Yousef, re: 3.3v I/O support on .18 processes

The previous 8 messages in this thread were an interesting review of a serious problem . . . for chipsets. For now Intel will use .18 micron process for processors only. Processors do not need to talk to standard busses such as 5v PCI or 3.3v SDRAM, at least for now. You can figure that today's Intel .18 micron process has a single poly gate layer and a single gate oxide thickness.

Now the chipset problem - and also the problem of one-chip processors that talk to memory or I/O. These chips require dual voltage I/O.

You (Yousef) are correct - well, correct up to now anyway. Existing Intel chipset stack two transistors and manage their gate voltages to avoid hot electron stress. BUT - this technique only works well where the higher voltage is less that about 1.7 of the primary supply. (i.e. the technique allows 2x, but certain dynamics on switching cut that down). Something else is needed to support I/O at greater than 2x the primary supply voltage. Well not to worry; Intel circuit designers have good solutions in hand. Chipsets and other variants at Intel are typically a year or more behind the first chip introduction on a new process. This works out well as the process ramps capacity and thus can accept more product volume on its line. The dual voltage ability will be proven and implemented with these products.

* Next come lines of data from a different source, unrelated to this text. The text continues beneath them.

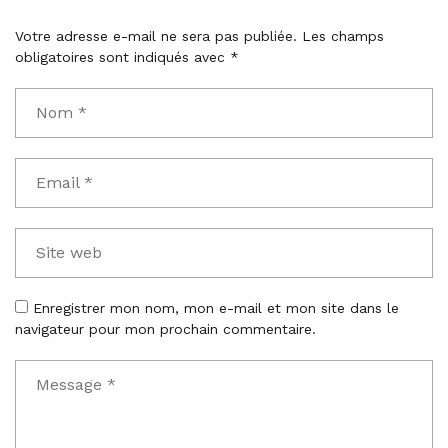
Votre adresse e-mail ne sera pas publiée.
Les champs
obligatoires sont indiqués avec
*
Enregistrer mon nom, mon e-mail et mon site dans le
navigateur pour mon prochain commentaire.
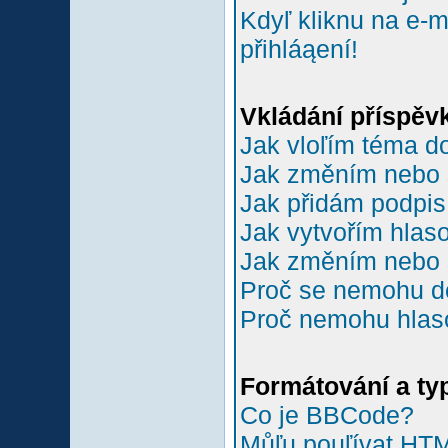
Kdyľ kliknu na e-m
přihláąení!
Vkládání příspěv
Jak vloľím téma do
Jak změním nebo 
Jak přidám podpi
Jak vytvořím hlas
Jak změním nebo 
Proč se nemohu do
Proč nemohu hlas
Formátování a ty
Co je BBCode?
Můľu pouľívat HT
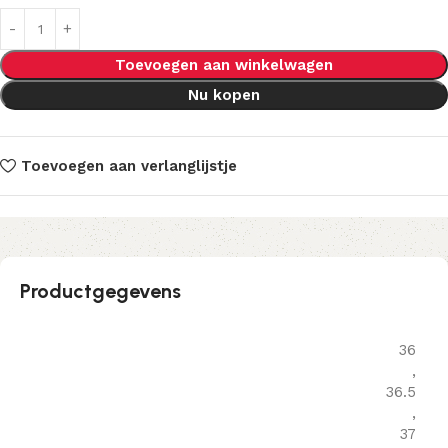
Toevoegen aan winkelwagen
Nu kopen
Toevoegen aan verlanglijstje
Productgegevens
36
,
36.5
,
37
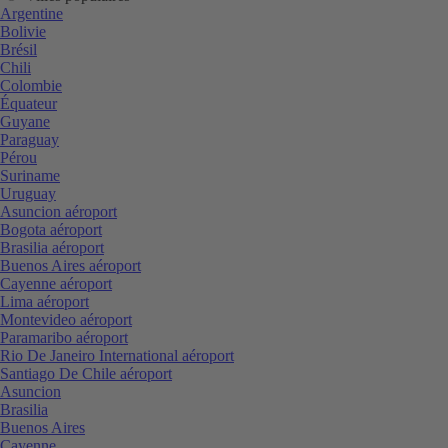
Argentine
Bolivie
Brésil
Chili
Colombie
Équateur
Guyane
Paraguay
Pérou
Suriname
Uruguay
Asuncion aéroport
Bogota aéroport
Brasilia aéroport
Buenos Aires aéroport
Cayenne aéroport
Lima aéroport
Montevideo aéroport
Paramaribo aéroport
Rio De Janeiro International aéroport
Santiago De Chile aéroport
Asuncion
Brasilia
Buenos Aires
Cayenne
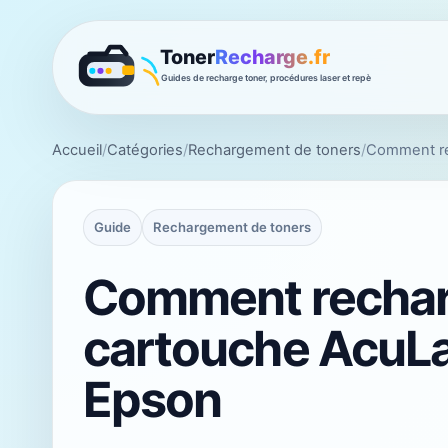
Accueil
/
Catégories
/
Rechargement de toners
/
Comment re
Guide
Rechargement de toners
Comment rechar
cartouche AcuL
Epson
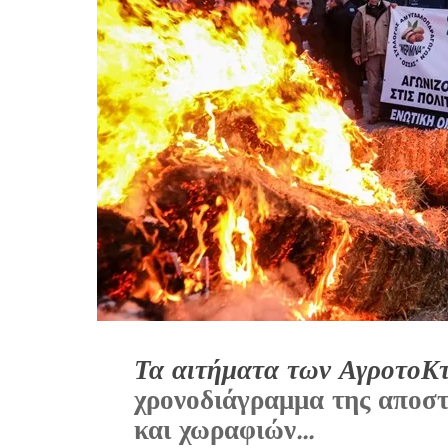
Τα αιτήματα των ΑγροτοΚ
χρονοδιάγραμμα της αποσ
και χωραφιών
...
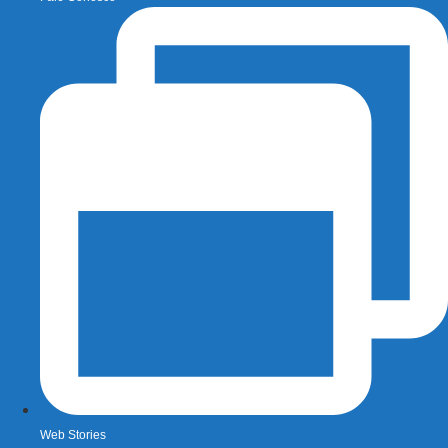
Web Stories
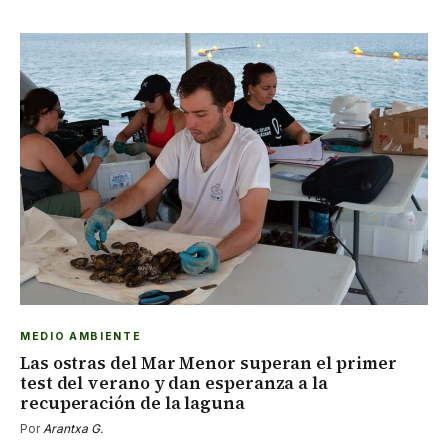
MEDIO AMBIENTE
Las ostras del Mar Menor superan el primer
test del verano y dan esperanza a la
recuperación de la laguna
Por
Arantxa G.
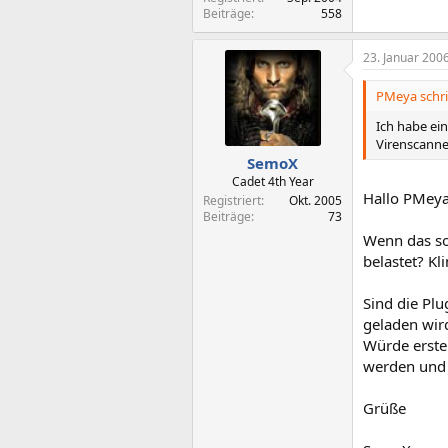
Beiträge
558
23. Januar 200
PMeya schri
Ich habe ei
Virenscanner
SemoX
Cadet 4th Year
Hallo PMey
Registriert
Okt. 2005
Beiträge
73
Wenn das so 
belastet? Kl
Sind die Plu
geladen wird
Würde erste
werden und d
Grüße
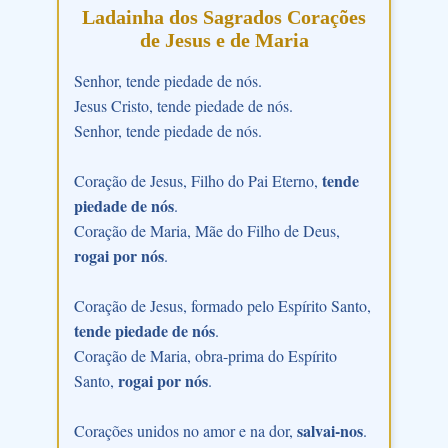
Ladainha dos Sagrados Corações
de Jesus e de Maria
Senhor, tende piedade de nós.
Jesus Cristo, tende piedade de nós.
Senhor, tende piedade de nós.
tende
Coração de Jesus, Filho do Pai Eterno,
piedade de nós
.
Coração de Maria, Mãe do Filho de Deus,
rogai por nós
.
Coração de Jesus, formado pelo Espírito Santo,
tende piedade de nós
.
Coração de Maria, obra-prima do Espírito
rogai por nós
Santo,
.
salvai-nos
Corações unidos no amor e na dor,
.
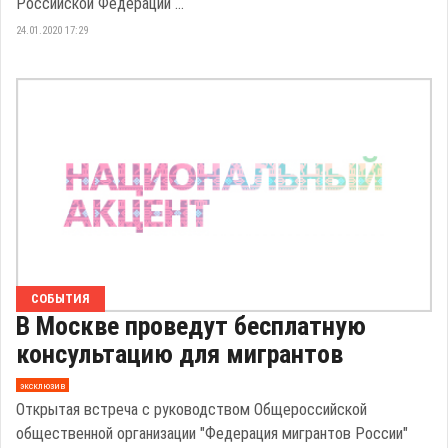
Российской Федерации ...
24.01.2020 17:29
СОБЫТИЯ
В Москве проведут бесплатную
консультацию для мигрантов
эксклюзив
Открытая встреча с руководством Общероссийской
общественной организации "Федерация мигрантов России"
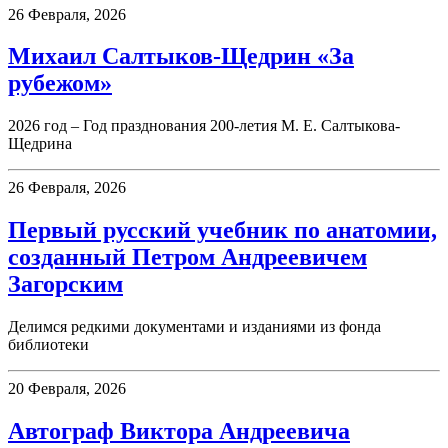
26 Февраля, 2026
Михаил Салтыков-Щедрин «За
рубежом»
2026 год – Год празднования 200-летия М. Е. Салтыкова-
Щедрина
26 Февраля, 2026
Первый русский учебник по анатомии,
созданный Петром Андреевичем
Загорским
Делимся редкими документами и изданиями из фонда
библиотеки
20 Февраля, 2026
Автограф Виктора Андреевича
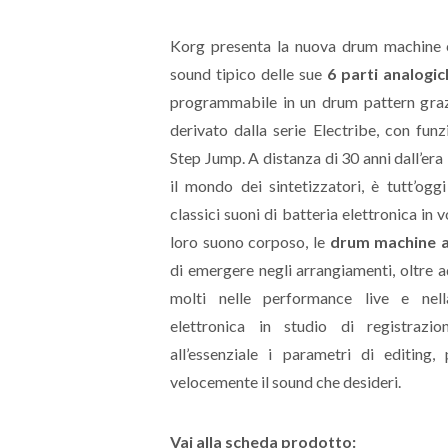
Korg presenta la nuova drum machine ch
sound tipico delle sue
6 parti analogi
programmabile in un drum pattern graz
derivato dalla serie Electribe, con funz
Step Jump. A distanza di 30 anni dall’era
il mondo dei sintetizzatori, è tutt’ogg
classici suoni di batteria elettronica in 
loro suono corposo, le
drum machine a
di emergere negli arrangiamenti, oltre a
molti nelle performance live e nel
elettronica in studio di registrazi
all’essenziale i parametri di editing,
velocemente il sound che desideri.
Vai alla scheda prodotto:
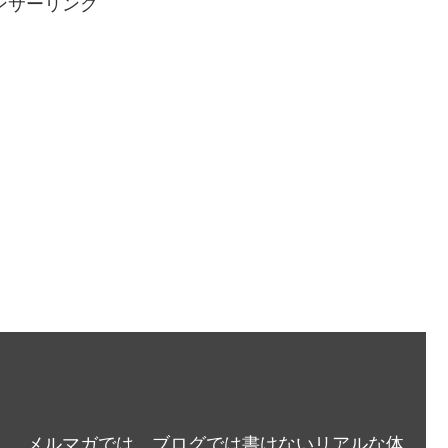
ンサーリンク
メルマガでは、ブログでは書けないリアルな体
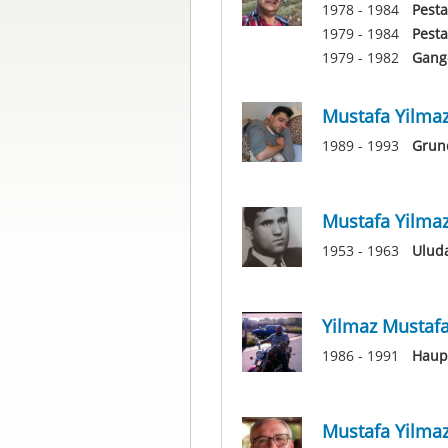
1978 - 1984
Pesta
1979 - 1984
Pesta
1979 - 1982
Gango
Mustafa Yilma
1989 - 1993
Grun
Mustafa Yilma
1953 - 1963
Uluda
Yilmaz Mustaf
1986 - 1991
Haup
Mustafa Yilma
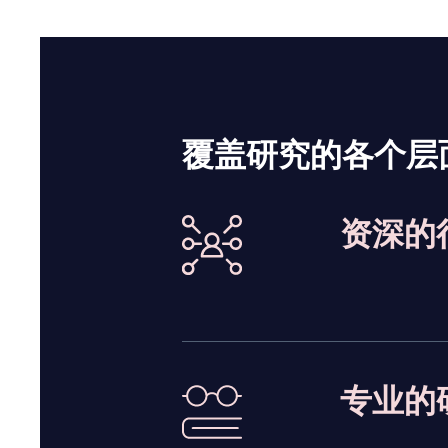
覆盖研究的各个层
资深的
专业的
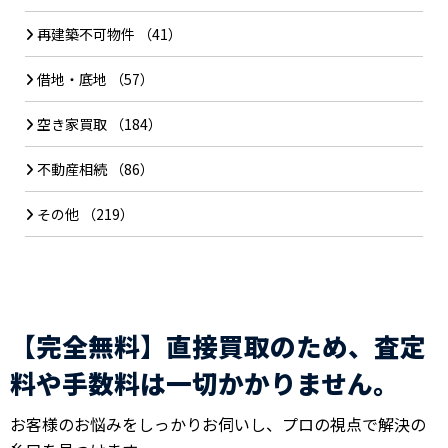
再建築不可物件
（41）
借地・底地
（57）
空き家買取
（184）
不動産相続
（86）
その他
（219）
【完全無料】直接買取のため、査定
料や手数料は一切かかりません。
お客様のお悩みをしっかりお伺いし、プロの視点で解決の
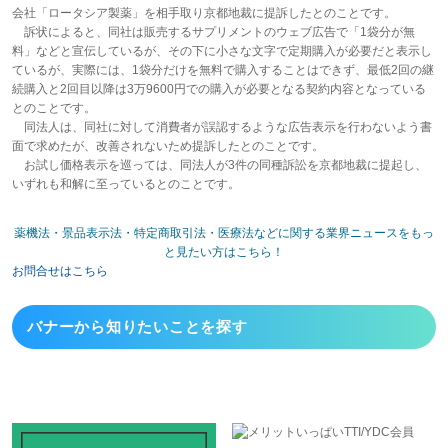
会社「ロータシア製薬」を相手取り京都地裁に提訴したとのことです。
訴状によると、同社は販売するサプリメントのウェブ広告で「1袋分が無
料」などと宣伝しているが、その下に小さな文字で定期購入が必要だと表示し
ているが、実際には、1袋分だけを無料で購入することはできず、最低2回の継
続購入と2回目以降は3万9600円での購入が必要となる契約内容となっている
とのことです。
同法人は、同社に対して消費者が誤認するような広告表示を行わないよう書
面で求めたが、改善されないため提訴したとのことです。
お試し価格表示を巡っては、同法人が3件の同種訴訟を京都地裁に提起し、
いずれも和解に至っているとのことです。
薬機法・景品表示法・特定商取引法・医療法などに関する業界ニュースをもっ
と見たい方はこちら！
お問合せはこちら
バナーから
知りたいことを探す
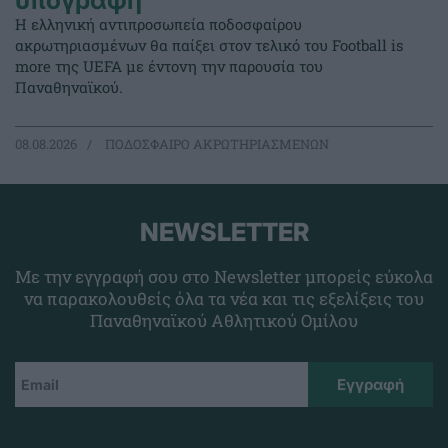
υπογραφή
Η ελληνική αντιπροσωπεία ποδοσφαίρου
ακρωτηριασμένων θα παίξει στον τελικό του Football is
more της UEFA με έντονη την παρουσία του
Παναθηναϊκού.
08.08.2026
ΠΟΔΟΣΦΑΙΡΟ ΑΚΡΩΤΗΡΙΑΣΜΕΝΩΝ
NEWSLETTER
Με την εγγραφή σου στο Newsletter μπορείς εύκολα
να παρακολουθείς όλα τα νέα και τις εξελίξεις του
Παναθηναϊκού Αθλητικού Ομίλου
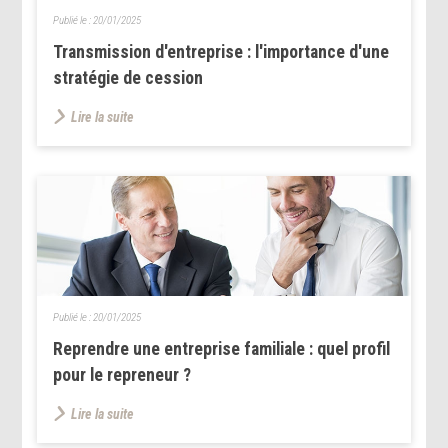
Publié le :
20/01/2025
Transmission d'entreprise : l'importance d'une
stratégie de cession
Lire la suite
Publié le :
20/01/2025
Reprendre une entreprise familiale : quel profil
pour le repreneur ?
Lire la suite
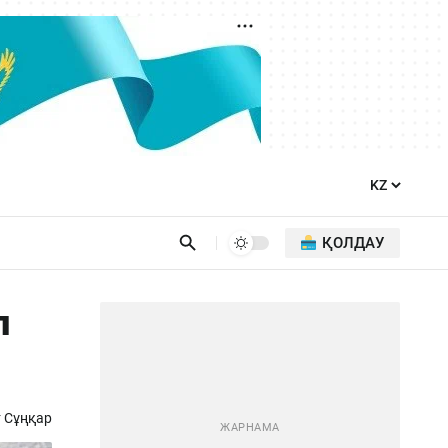
ҚОЛДАУ
п
 Сұңқар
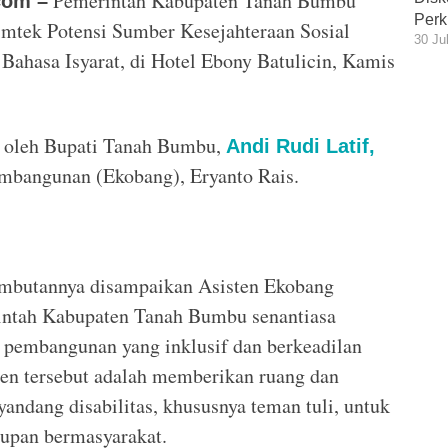
Pemerintah Kabupaten Tanah Bumbu
com –
Perk
mtek Potensi Sumber Kesejahteraan Sosial
30 Ju
ahasa Isyarat, di Hotel Ebony Batulicin, Kamis
mi oleh Bupati Tanah Bumbu,
Andi Rudi Latif,
mbangunan (Ekobang), Eryanto Rais.
ambutannya disampaikan Asisten Ekobang
intah Kabupaten Tanah Bumbu senantiasa
pembangunan yang inklusif dan berkeadilan
men tersebut adalah memberikan ruang dan
andang disabilitas, khususnya teman tuli, untuk
dupan bermasyarakat.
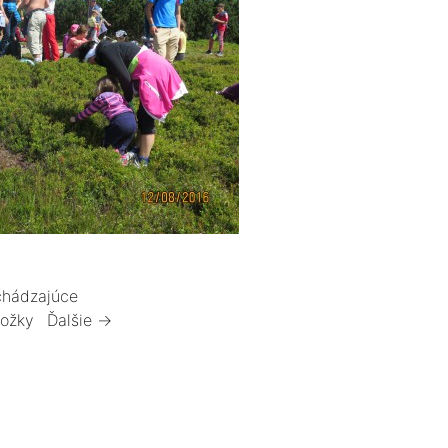
hádzajúce
ložky
Ďalšie →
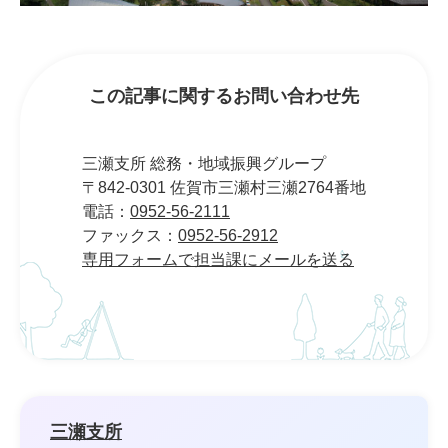
この記事に関するお問い合わせ先
三瀬支所 総務・地域振興グループ
〒842-0301 佐賀市三瀬村三瀬2764番地
電話：
0952-56-2111
ファックス：
0952-56-2912
専用フォームで担当課にメールを送る
三瀬支所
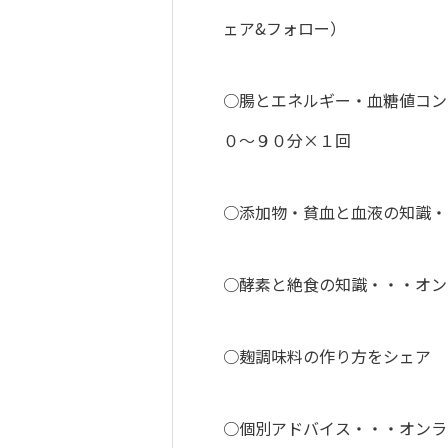
ェア&フォロー）
○腸とエネルギー・血糖値コン
０～９０分×１回
○添加物・貧血と血液の知識・
○酵素と絶食の知識・・・オン
○麹調味料の作り方をシェア
○個別アドバイス・・・オンラ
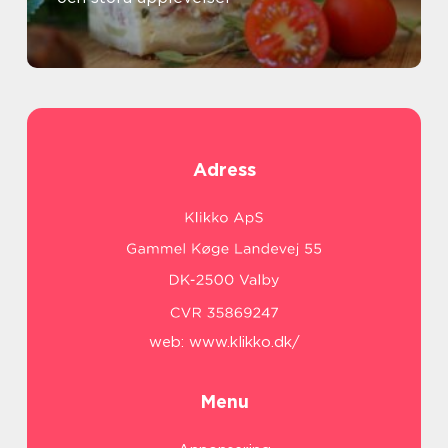
Adress
web:
www.klikko.dk/
Menu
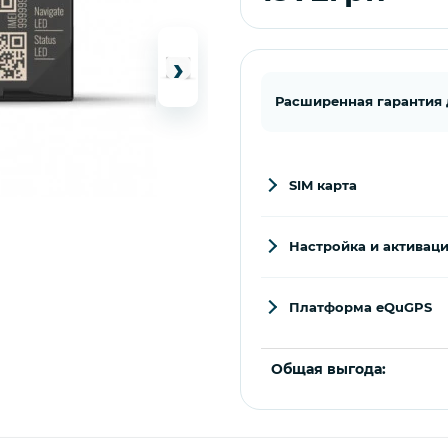
›
Расширенная гарантия до
SIM карта
Настройка и активац
Платформа eQuGPS
Общая выгода:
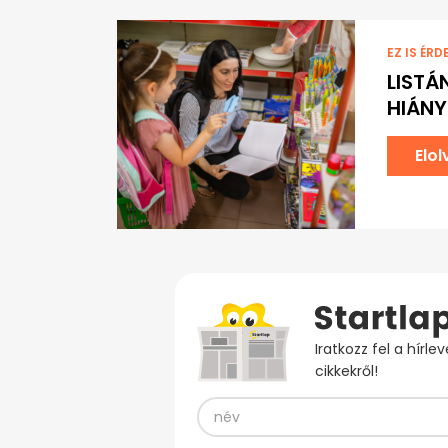
EZ IS ÉRD
LISTÁ
HIÁN
Elo
Iratkozz fel a hírl
cikkekről!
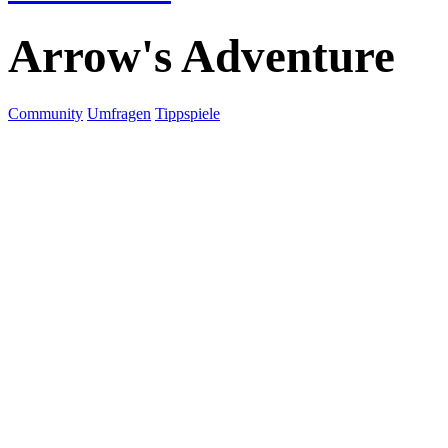
Arrow's Adventure
Community
Umfragen
Tippspiele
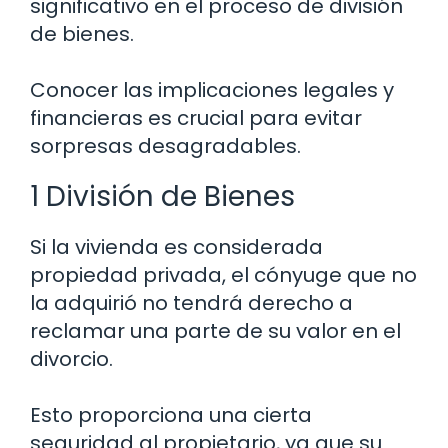
significativo en el proceso de división
de bienes.
Conocer las implicaciones legales y
financieras es crucial para evitar
sorpresas desagradables.
1 División de Bienes
Si la vivienda es considerada
propiedad privada, el cónyuge que no
la adquirió no tendrá derecho a
reclamar una parte de su valor en el
divorcio.
Esto proporciona una cierta
seguridad al propietario, ya que su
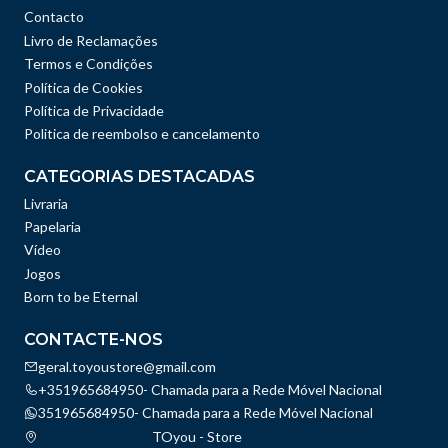
Contacto
Livro de Reclamações
Termos e Condições
Política de Cookies
Política de Privacidade
Politica de reembolso e cancelamento
CATEGORIAS DESTACADAS
Livraria
Papelaria
Vídeo
Jogos
Born to be Eternal
CONTACTE-NOS
geral.toyoustore@gmail.com
+351965684950- Chamada para a Rede Móvel Nacional
351965684950- Chamada para a Rede Móvel Nacional
TOyou - Store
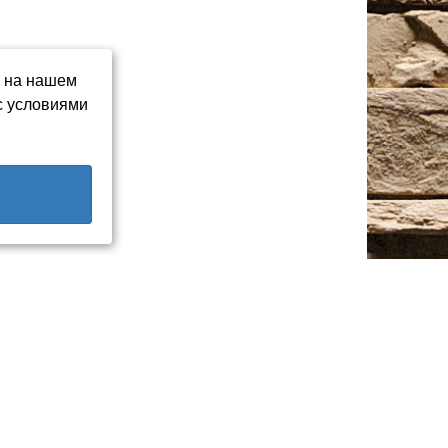
ь на нашем
с условиями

RE: Dual poly is a gross "brute force" and expensive solution. It not only adds many process steps, but cuts overall yield. Perhaps this is the only solution for the foundry guys, but this isn't in the cards for an Intel logic process.

re: AMD on chip regulator

Man this sounds fishy. Think for a moment, if the processor is running 1.6v internally on all transistors and is doing this supplied by a 2.5 -> 1.6v on chip regulator then that regulator is burning many watts of power! All that extra heat and it is all total waste. This is a dumb thing to do unless your forced to be socket compatible with a 2.5v motherboard. Perhaps this is an interim thing?